# REQUISITO 1
Reproduza sem alterações o trecho das entradas que vai da linha que contém "Does any single" até o fim das entradas, com as duas extremidades incluídas.

# TRECHO FORNECIDO

------------------------------------------------------------

Na fila das credenciais, enquanto via seguranças brutamontes revistando jornalistas e vários detectores de metais, comentava como achava o apresentador Gary Lineker um “arrogante borra botas, chato pra cacete”, e João pediu para eu falar mais baixo. Afinal, Lineker poderia estar naquela fila. Vi os ex-jogadores Henry e Rio Ferdinand, comentaristas de televisão, sentindo por dentro muita vontade de pedir um autógrafo ou falar um despretensioso “how are you? I’m a big fan!” (como vai você? Sou seu grande fã!) ou algo assim, mas preferi manter a seriedade, como se estivesse acostumado a cobrir jogos daquela magnitude toda semana. Entramos no estádio com três horas de antecedência e parecia que eu estava sedado. Não podia crer que aquele começo de ano pudesse ter sido tão incrível, com fechamento épico ao lado de um dos maiores repórteres esportivos do Brasil.
Foram incontáveis matérias que assisti do JCB pela TV, quase todos os dias durante vários anos, e ali estava eu, com ele na cobertura de um jogo do time do Rooney e De Gea! Num determinado momento, achei que não sentia minhas pernas. Um filme passou pela minha cabeça, com vários erros e acertos que havia protagonizado na minha vida. Parecia que cada fiapo de coisas boas e ruins me levaram para aquele momento, e mesmo minhas piores cabeçadas pareciam suaves, mas leves que a moderna camisa “high tech” dos atletas. Viagem total por alguns segundos.

------------------------------------------------------------

# ENTRADAS DA TAREFA
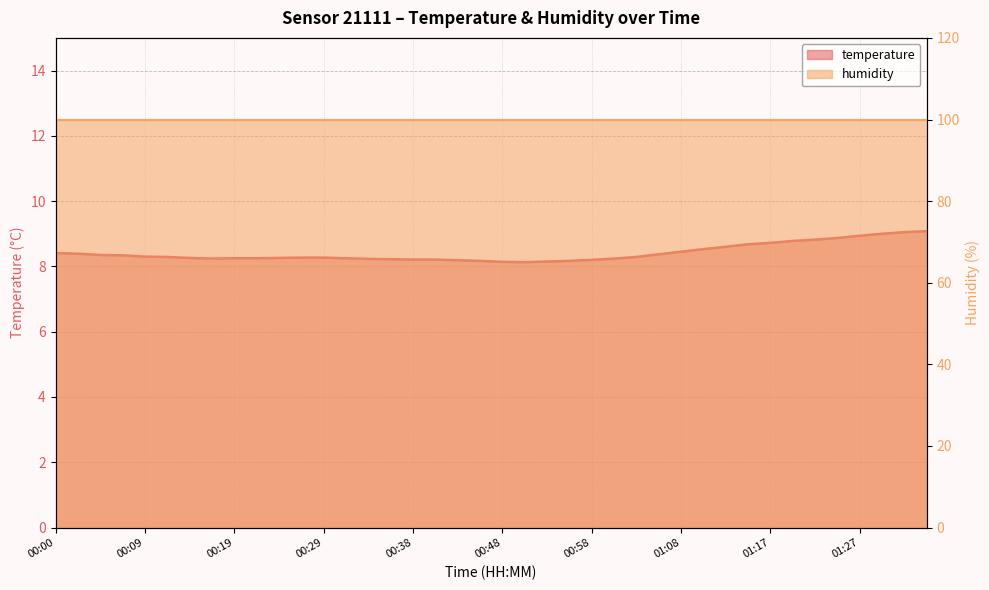

Approximately how many times larger is the value at 00:33 compared to 01:25?

0.9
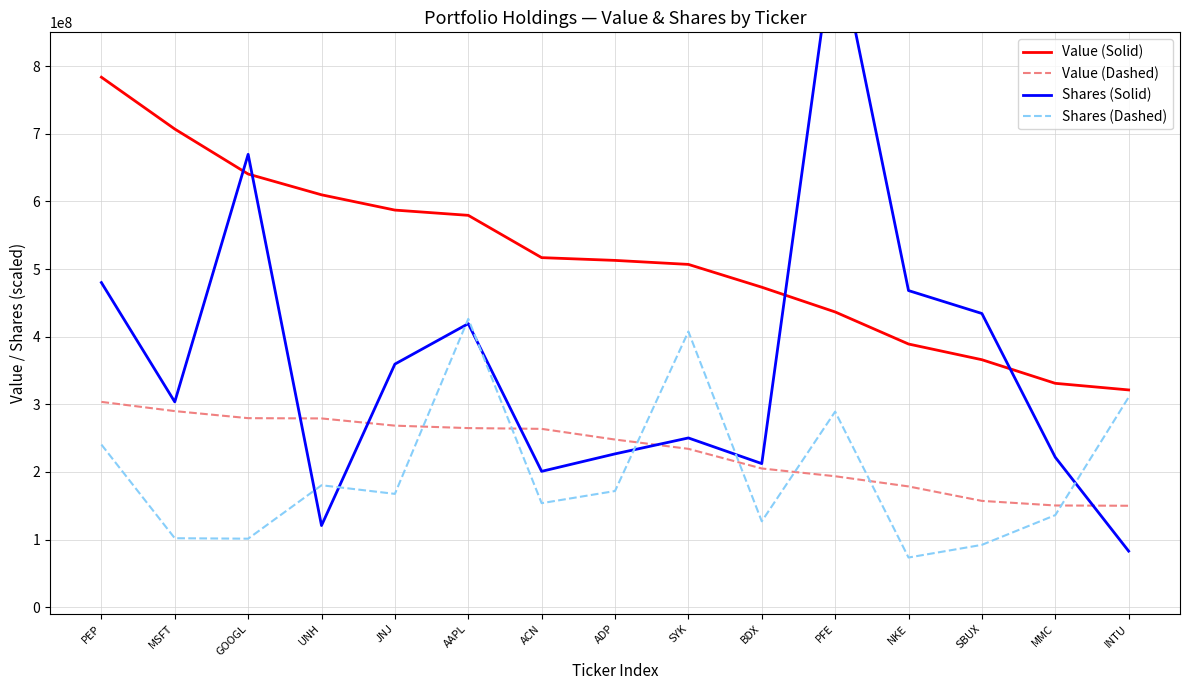

What is the difference between the Value (Solid) values at JNJ and MMC?

256149000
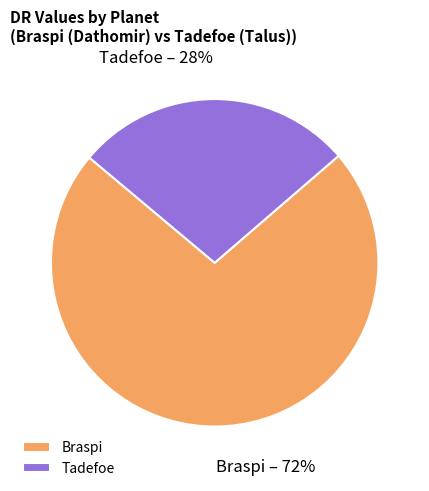

How many slices are in this pie chart?

2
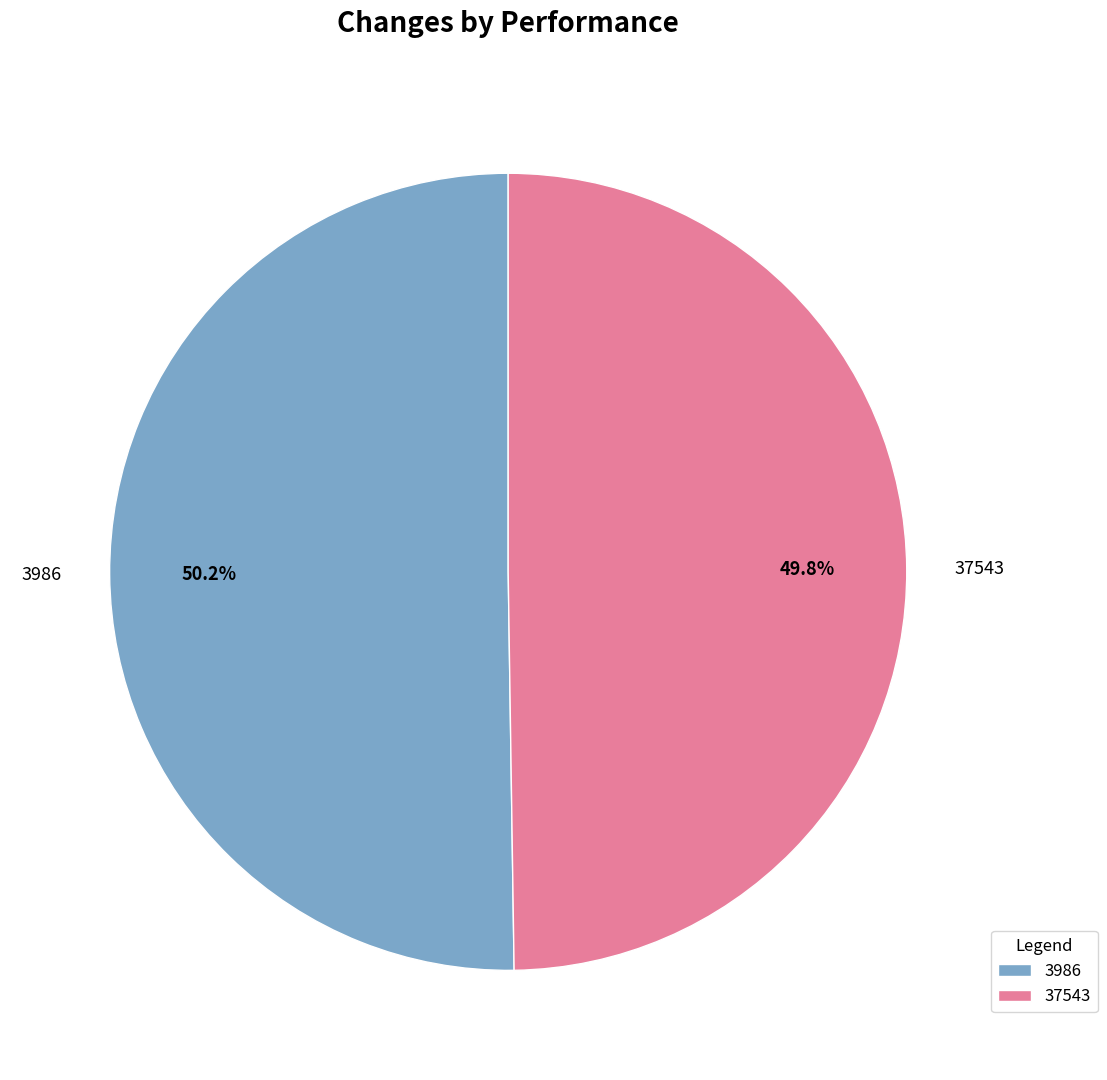

Does any single category account for the majority?

Yes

------------------------------------------------------------

# REQUISITO 2
Por favor, dê continuidade ao relato da cobertura do jogo a partir do ponto em que ele termina.

# RESPOSTA ESCRITA 1
Does any single category account for the majority?

Yes

# RESPOSTA ESCRITA 2
Voltando a realidade, entrei na sala de imprensa do local e tratei de postar a foto minha e do João na frente de Wembley no facebook. Em seguida, pesquisei algumas informações que ele pediu e depois fomos comer antes da correria que nos esperava. O cardápio era 100% inglês, com o tradicional “fish and chips” (peixe com batatas), assim como purê de batata e outras guloseimas. Comemos rápido e fomos para as arquibancadas, ainda vazias, para ele fazer sua primeira de muitas passagens ao vivo durante o dia. Eu apenas segurava o computador e regulava o áudio para ele, enquanto o repórter falava com os repórteres do canal, que estavam em São Paulo.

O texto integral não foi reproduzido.